There’s a lot to get through before the clock ticks into Wednesday. First up is a debate on Marie Tidball’s amendment, designed to copper-bottom safeguards for disabled people.
The fears of disability campaigners are a central plank of opposition to the bill, so Tidball’s intervention is a big deal. She is herself disabled and was once named one of the UK’s leading disability campaigners. Her proposed new clause would require an annual report on how the act is affecting disabled people.
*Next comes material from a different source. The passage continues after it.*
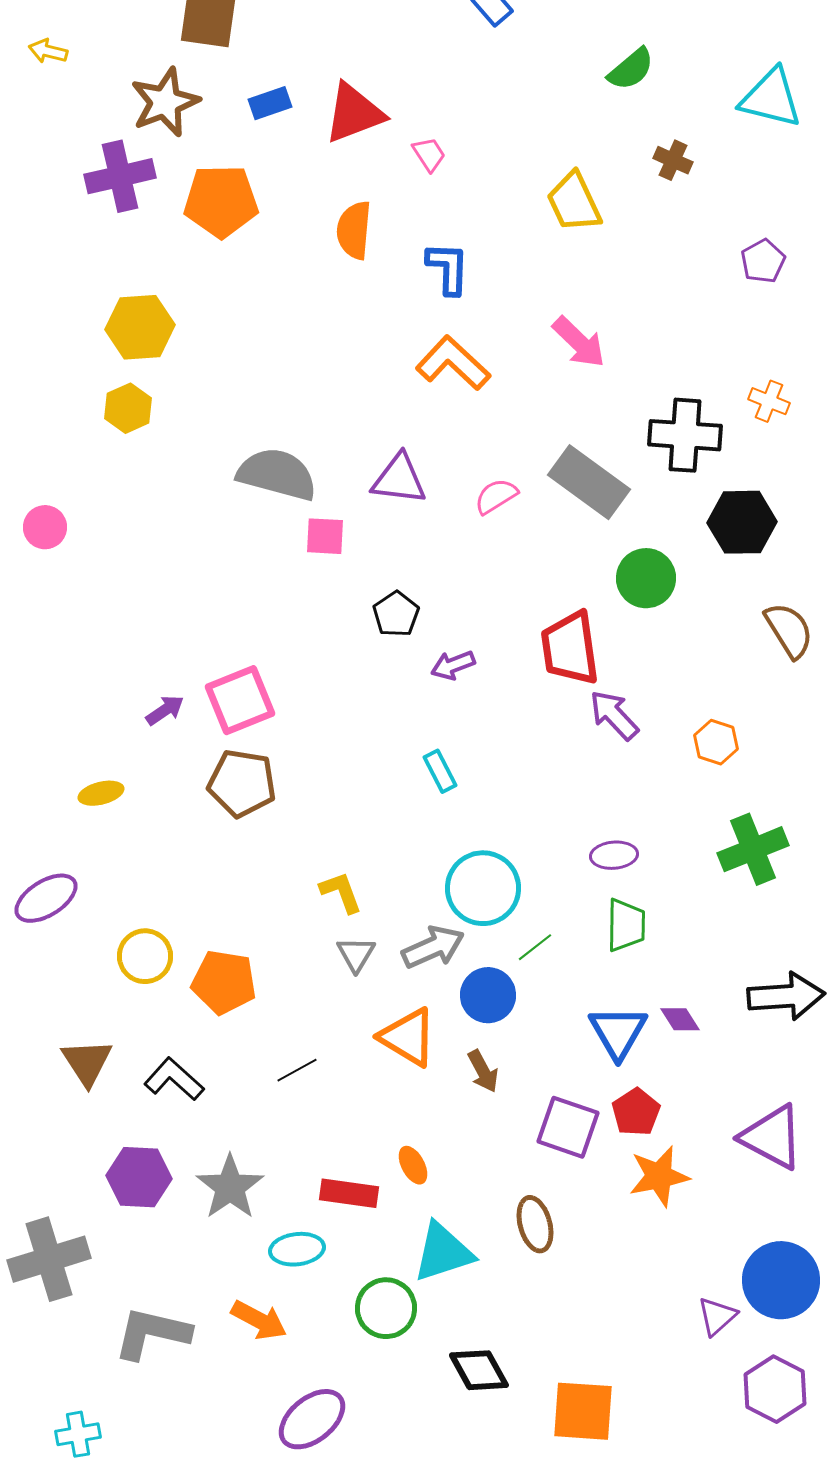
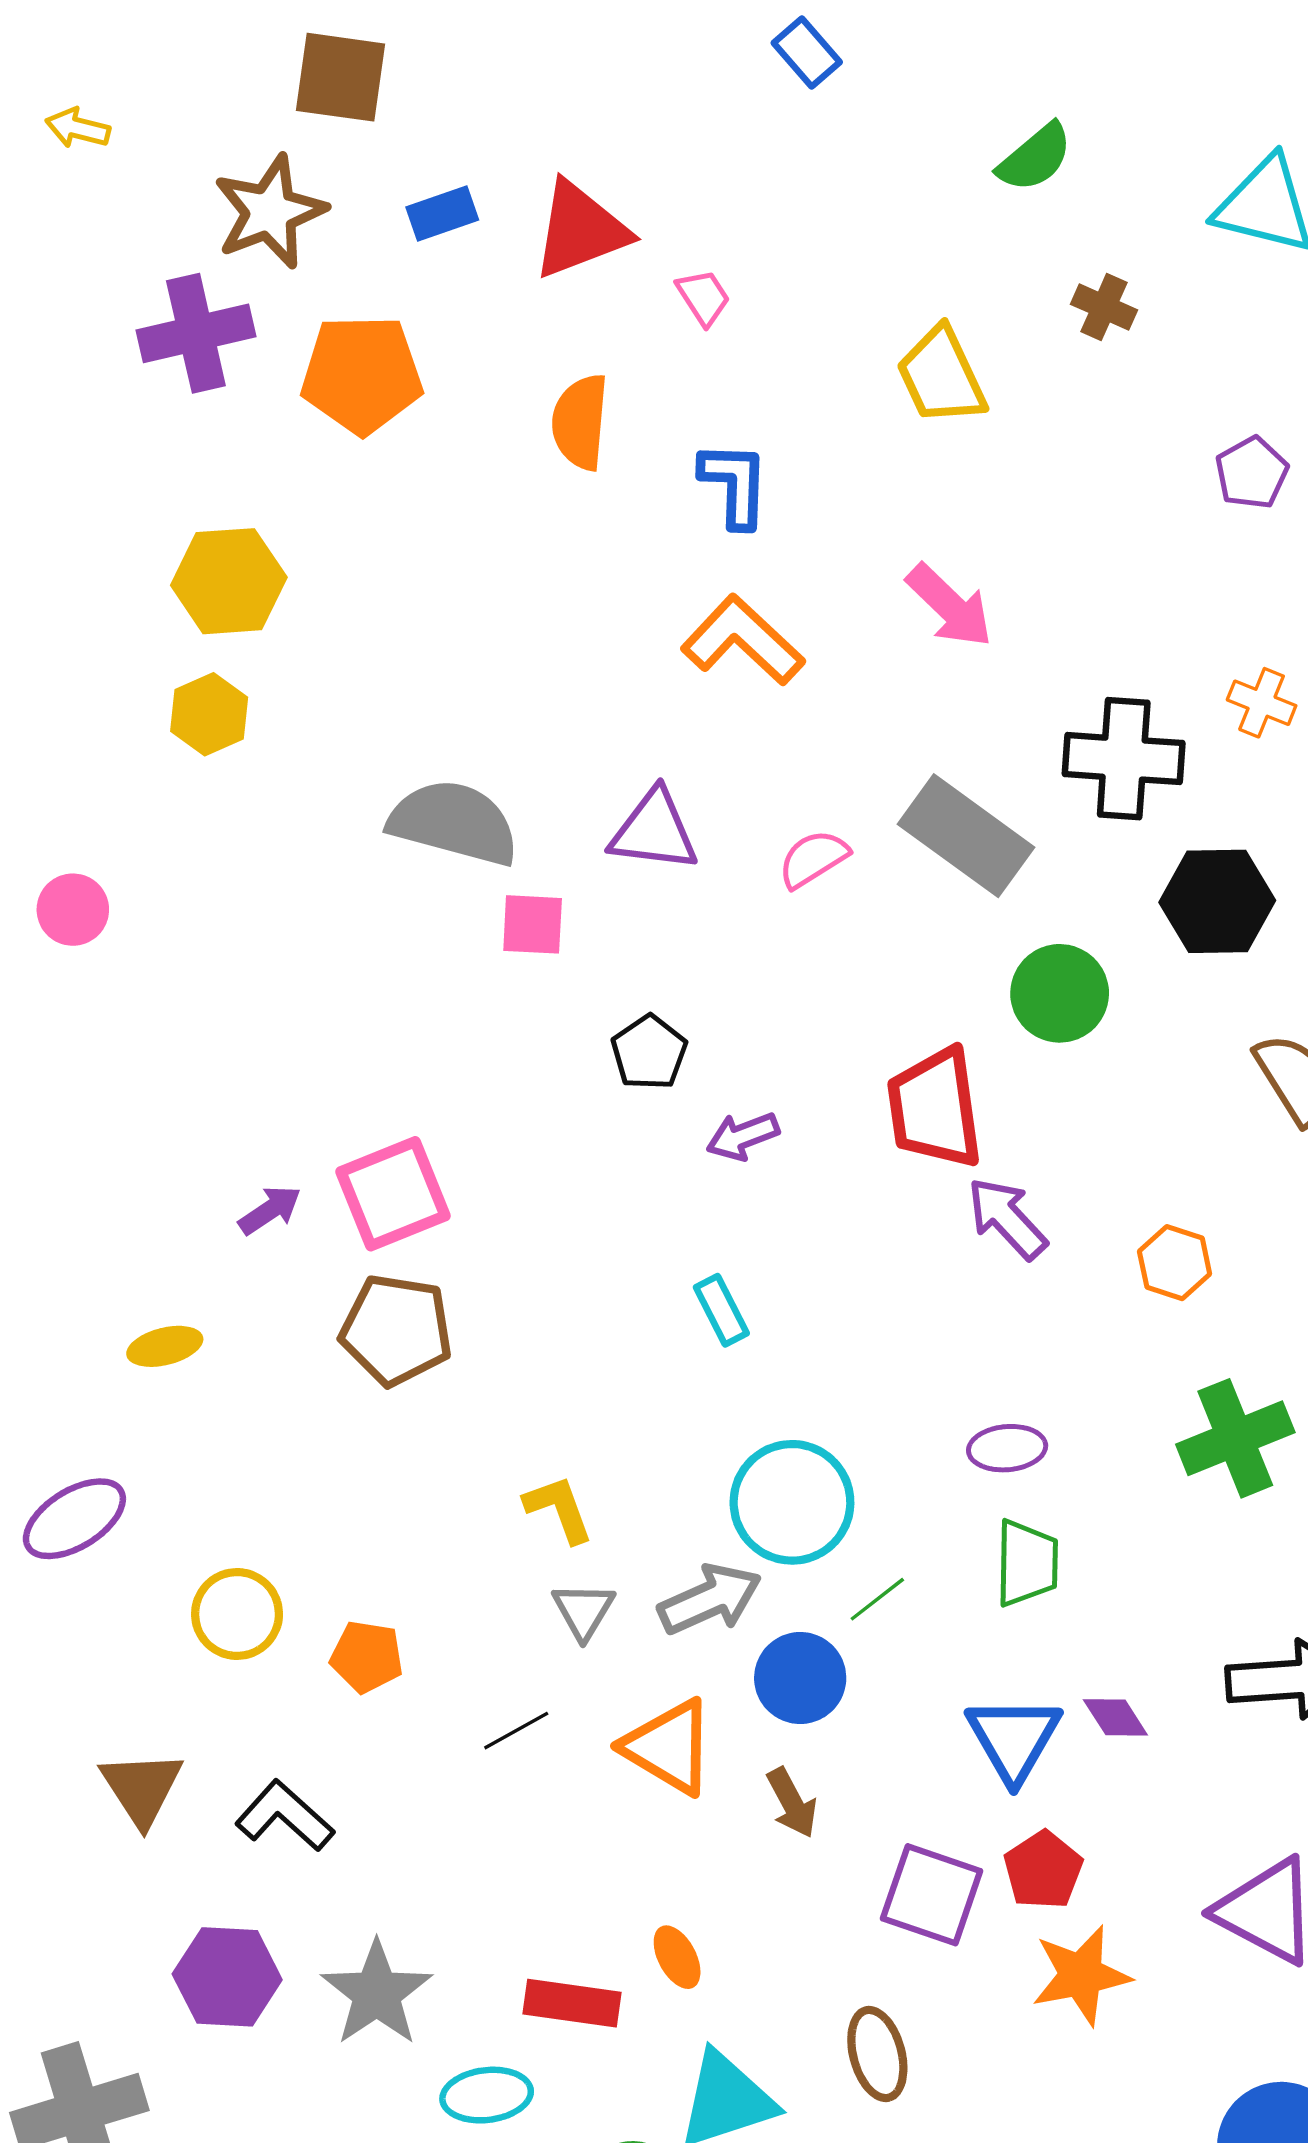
orange pentagon: (224, 982) -> (367, 1657), size x0.7
black line: (297, 1070) -> (516, 1731), moved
Alongside other amendments, she said: “So often, control is taken away from disabled people in all sorts of circumstances. I passionately believe in inclusive healthcare for disabled people… and ensuring they have a strong voice in advocating for themselves on that healthcare. My amendments seek to ensure that disabled people who are terminally ill and want this choice can access it safely if they are found to be eligible, and that those who are not eligible or do not want this option are robustly protected and supported to make end-of-life decisions that are right for them.
“My proposed changes to strengthen it further will introduce much-needed regulation, transparency and specialist advocacy support, better protecting a number of groups, including those with learning disabilities, mental health disorders and autism, regardless of what they might ultimately choose.”
But that won’t silence the concerns of many disabled groups who’ve been campaigning against the bill. A new letter from Miro Griffiths—campaigner and disability scholar at Leeds University—alongside other experts in disability, law and medicine, warns of serious risks.
“In our view, Kim Leadbeater’s Bill is beset by issues that would translate into serious public harm, should it be passed into law. We would urge you to reflect on the issues above and vote down the Bill at Third Reading.”
That third reading is expected in mid-May, after the report stage—likely to land on 25th April.